STRATIGRAPHIC CONTROLS ON FRACTURE PATTERNS WITHIN THE SILURIAN DOLOMITE OF NORTHEASTERN WISCONSIN

The accuracy of predictions of groundwater movement in fractured-carbonate aquifers is often limited by how well the fracture network has been characterized. While hydrogeologists are starting to recognize that sedimentological and stratigraphic models provide a method of incorporating geologic variability into models of fluid flow, less attention has been focused on the stratigraphic controls on fracture patterns. Fracture patterns in sedimentary rock can be evaluated in terms of mechanical stratigraphy. Stratigraphic horizons that resist fracture propagation act as mechanical interfaces that bound mechanical units since fractures abut these horizons. In this study, we integrate lithostratigraphic data with a detailed characterization of the mechanical stratigraphy of the Silurian dolomite in order to better predict the distribution of fractures in the subsurface.

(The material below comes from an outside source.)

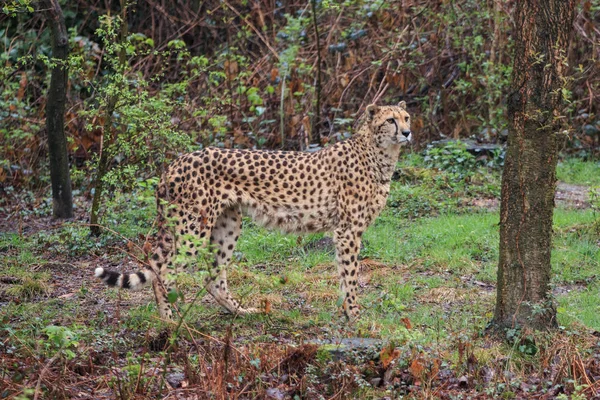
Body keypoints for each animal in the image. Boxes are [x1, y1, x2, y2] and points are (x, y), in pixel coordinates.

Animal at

Silurian stratigraphy in the Door Peninsula consists of predictable alternations of two characteristic facies associations: the Inner Shelf Facies Association deposited in supratidal to shallow tidal environments and the Middle Shelf Facies Association deposited in subtidal environments. The Inner-Middle Shelf Facies Association is transitional between these two end members.

Fracture maps of vertical quarry walls are used to assess the stratigraphic controls on fracture patterns. Fractures in the thinly-bedded Inner Shelf Facies Association are generally evenly distributed, densely spaced, and frequently abut against depositional cycle boundaries such as organic or mud horizons. Less commonly, fractures abut against horizons within a depositional cycle. The massive Middle Shelf Facies Association contains longer and more widely spaced fractures; fractures do not appear confined to distinct stratigraphic horizons because of the overall absence of weak interfaces.

Data obtained from fracture maps are used to develop empirical relationships between lithostratigraphy and mechanical stratigraphy. These relations allow us to predict mechanical stratigraphy and fracture patterns at depth where only lithostratigraphic data are available. This methodology is tested by comparing stochastically predicted mechanical stratigraphy to observed mechanical stratigraphy.